Doc's newest book, The Intention Economy: When Customers Take Charge has just been released. It's a book he has been working on diligently while at Harvard evangelizing about VRM -- Vendor Relationship Management. Harvard Business Review Press is the publisher.
VRM's premise is that the customer will take control of the supply/demand equation and will drive supply far more directly, efficiently, and compellingly than ever before.
Coincidentally, Amazon.com made the book available in hardcover and Kindle editions a couple of weeks early and within a couple of days of when the federal government brought suit against Apple and six major publishers for collusion in pricing of e-book editions. The Apple action resulted in Amazon having to raise their Kindle e-book prices from a $9.99 price-point to whatever the publisher set -- which has been for the past two years something close to $15. Is there a single Kindle owner that likes the new pricing? Obviously, no.
Harvard Business Review Press set the Kindle e-book price at $14.85 while currently Amazon is listing a $15.84 price for the hard cover. That price disparity does not make sense.
An e-book is just bits that can be stored and distributed for a couple of pennies, at most.

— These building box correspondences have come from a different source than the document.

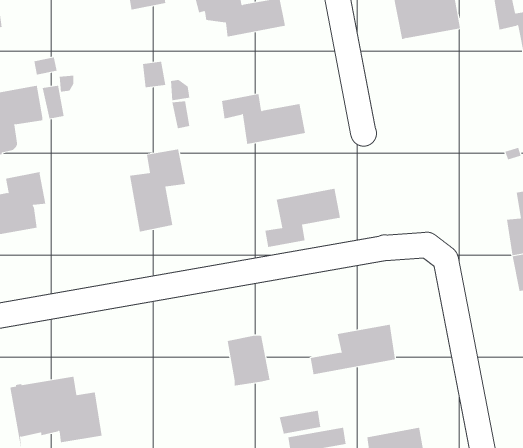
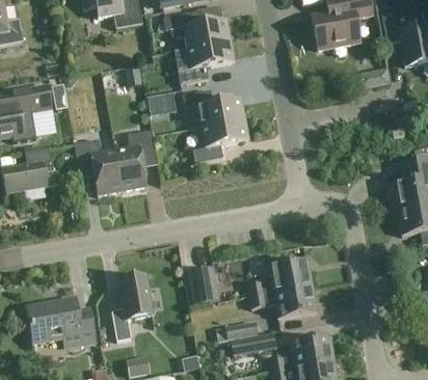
building: none -> [175,39,235,84]
building: none -> [75,139,123,195]
building: [265,188,341,248] -> [193,118,249,162]
building: none -> [112,274,153,341]
building: none -> [250,284,317,319]

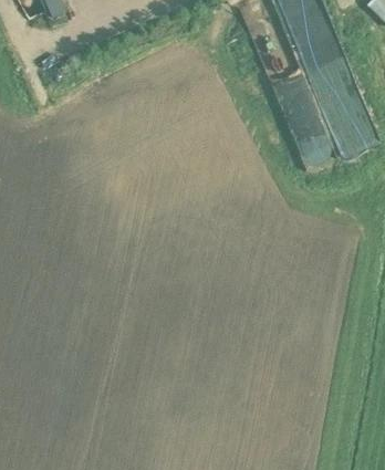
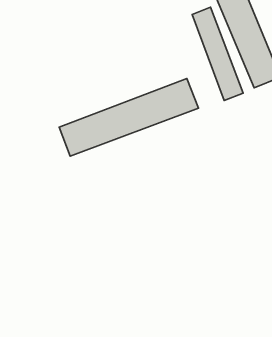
building: none -> [59,78,198,156]

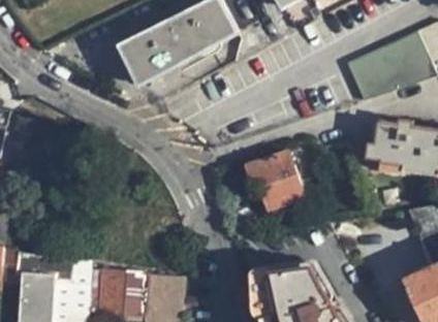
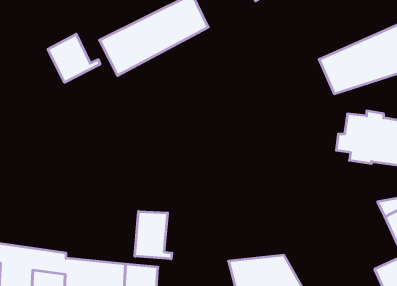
building: none -> [48,34,100,82]
building: [245,151,303,210] -> none
building: none -> [135,211,172,259]

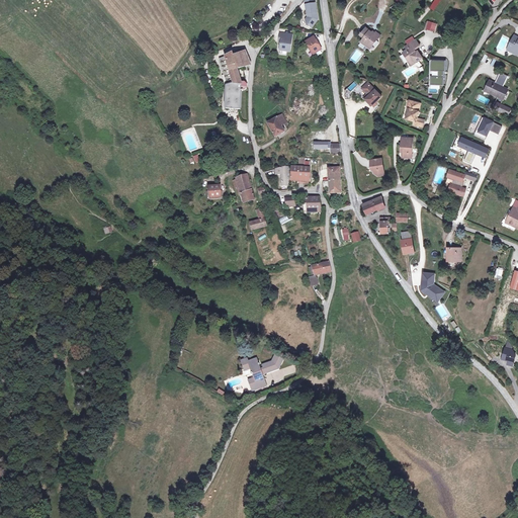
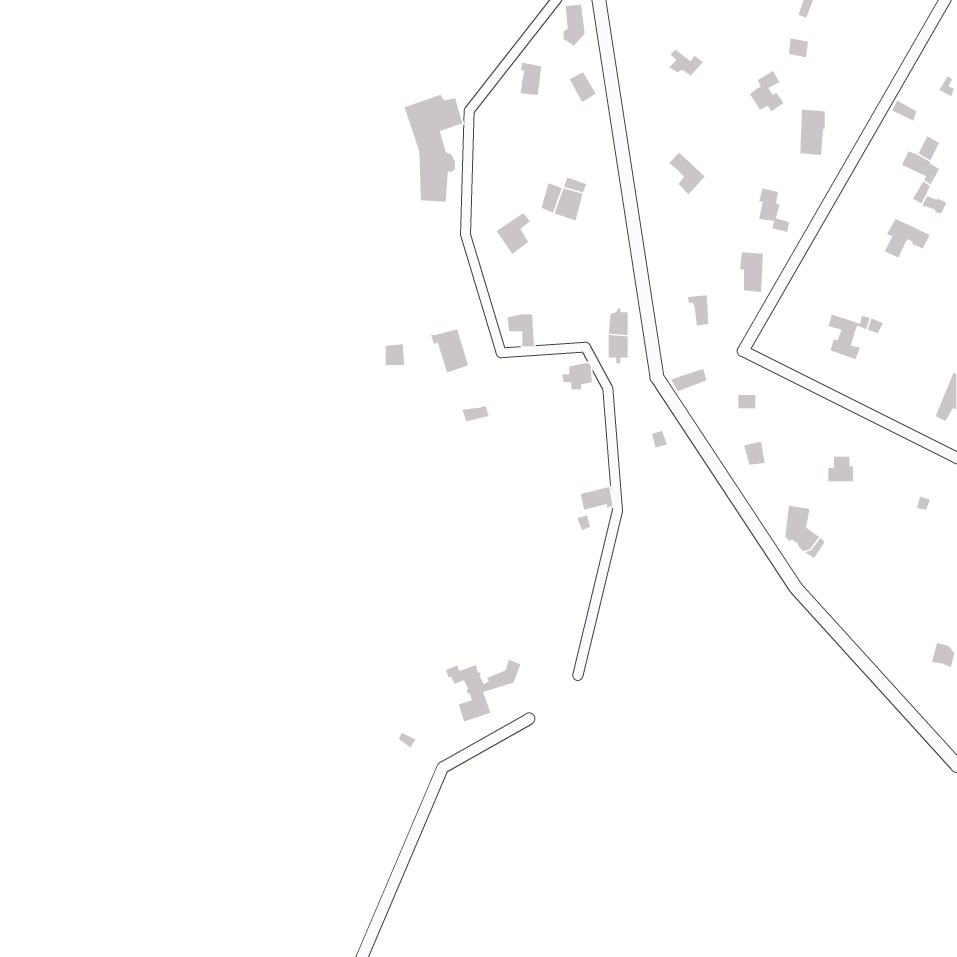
building: [456,136,489,163] -> none
building: [291,158,311,181] -> none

A hardcover book requires paper, ink, printing, bindings, hard cover, packing, shipment to Amazon, storage on the shelf, picking and packing by Amazon and delivery by UPS. There is no way that that can happen for $0.99.
Typically, if the book is a must have and the hardcover price is only a buck more, I'll opt for the hardcover and then when I'm finished reading it, I will give it to a friend or the library so that others can enjoy it. This means that the author, the publisher and Amazon lose out on a potential sale.
This time, I am opting to not purchase either. Why? I want to draw attention to Doc's premise. I want to be the customer that says enough of the greed regarding pricing of e-books. And, the ammunition that I am using is right there on the Amazon page for The Intention Economy where a major bullet says:
Soon consumers will be able to... tell whole markets what they want, how they want it, where and when they should be able to get it, and how much it should cost
Doc, I want to buy the Kindle edition from Amazon for $9.99. Would you please inform your publisher?
It would be exceedingly ironic if they don't listen after funding your research and publishing the book. If they believe in your premise, they should be leading a movement of listening to the customer versus following the greedy collusion crowd. (And, I'm betting you'd sell a lot more e-books!)